> EXERCISE DETAILS
All of the records below must be reproduced exactly, minus any pictures.

---+---

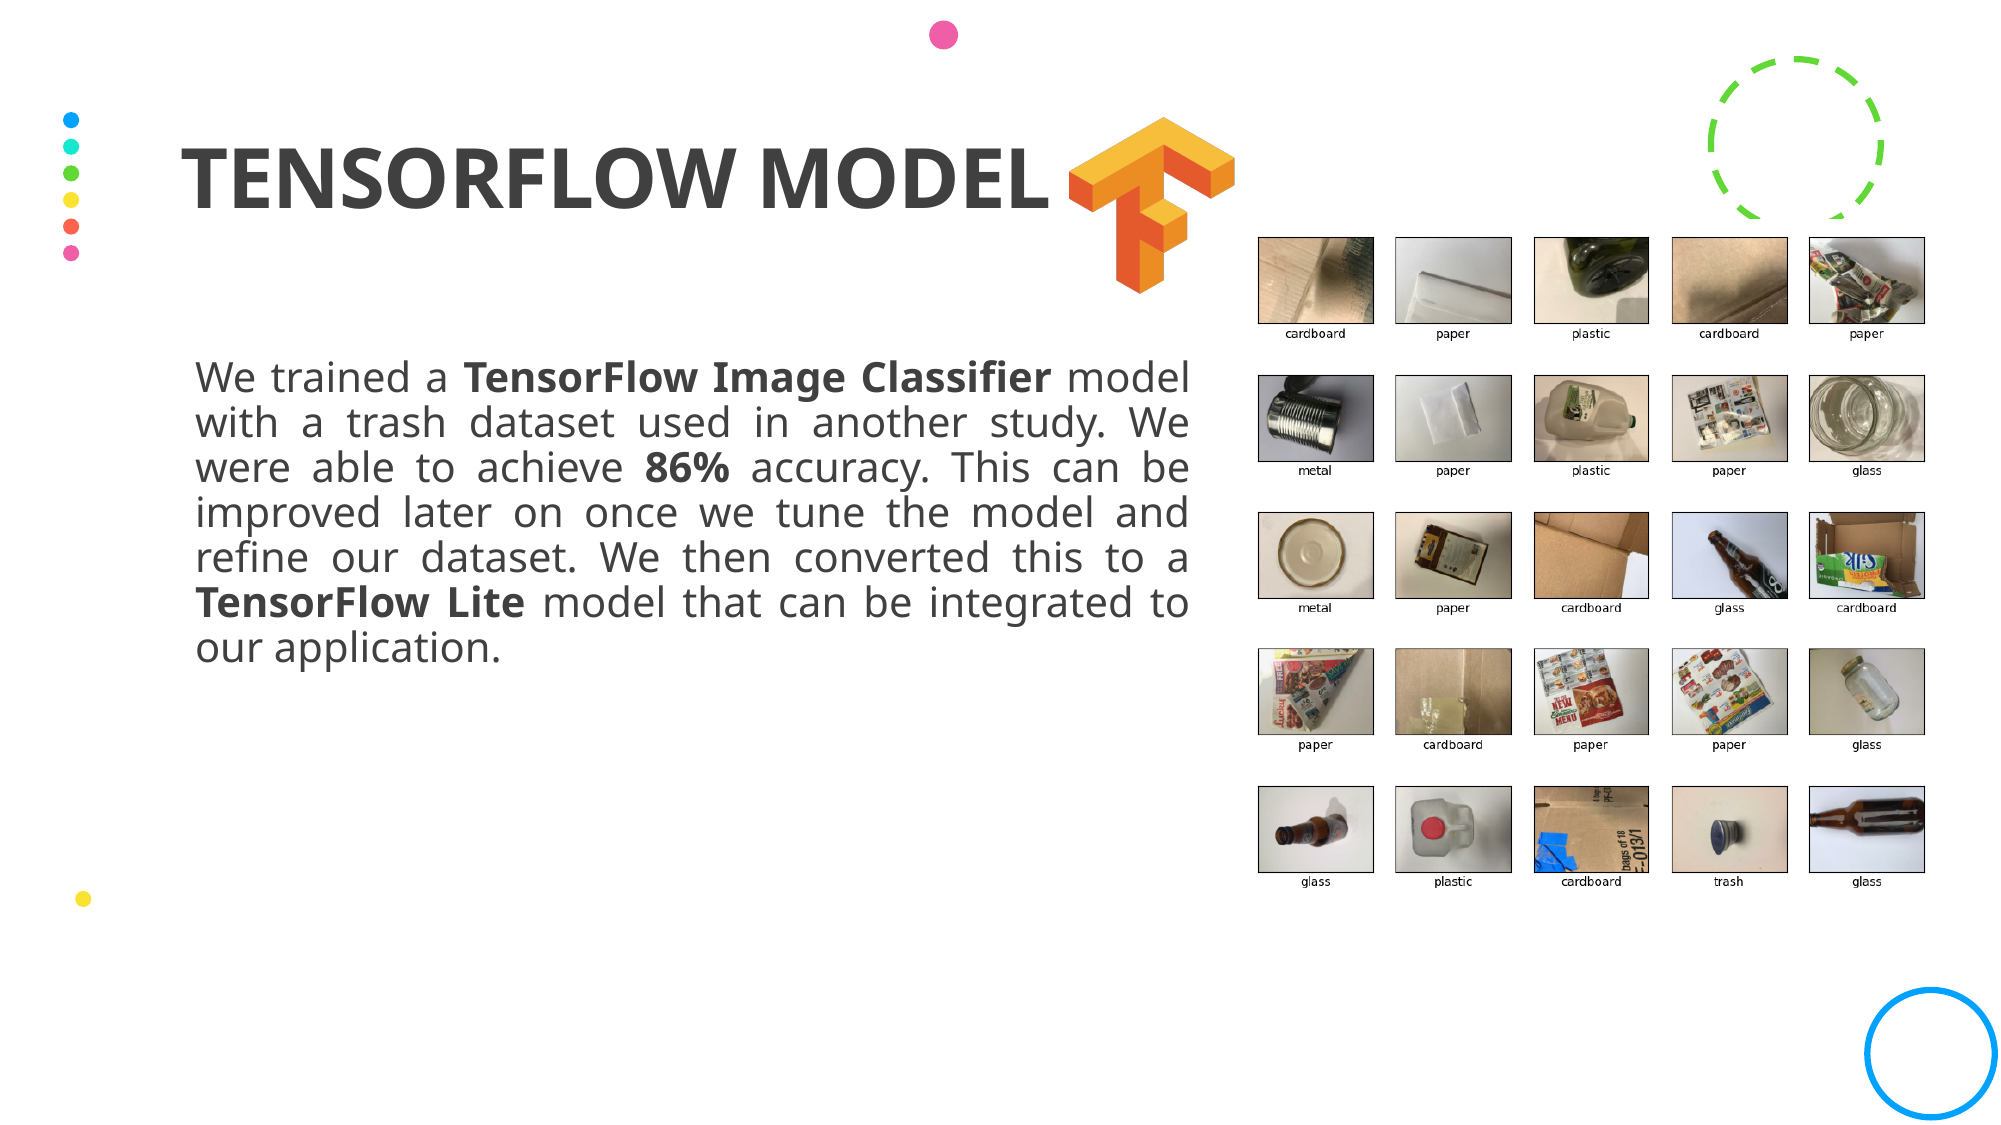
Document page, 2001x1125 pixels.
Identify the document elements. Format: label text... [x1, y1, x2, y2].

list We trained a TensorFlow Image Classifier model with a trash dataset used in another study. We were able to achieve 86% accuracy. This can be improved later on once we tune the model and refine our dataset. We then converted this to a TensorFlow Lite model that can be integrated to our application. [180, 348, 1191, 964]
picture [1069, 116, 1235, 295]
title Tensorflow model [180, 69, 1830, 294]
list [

---+---

> TASK SOLUTION
Document page, 2001x1125 pixels.
Identify the document elements. Format: label text... [x1, y1, x2, y2].

list We trained a TensorFlow Image Classifier model with a trash dataset used in another study. We were able to achieve 86% accuracy. This can be improved later on once we tune the model and refine our dataset. We then converted this to a TensorFlow Lite model that can be integrated to our application. [180, 348, 1191, 964]
picture [1069, 116, 1235, 295]
title Tensorflow model [180, 69, 1830, 294]
list [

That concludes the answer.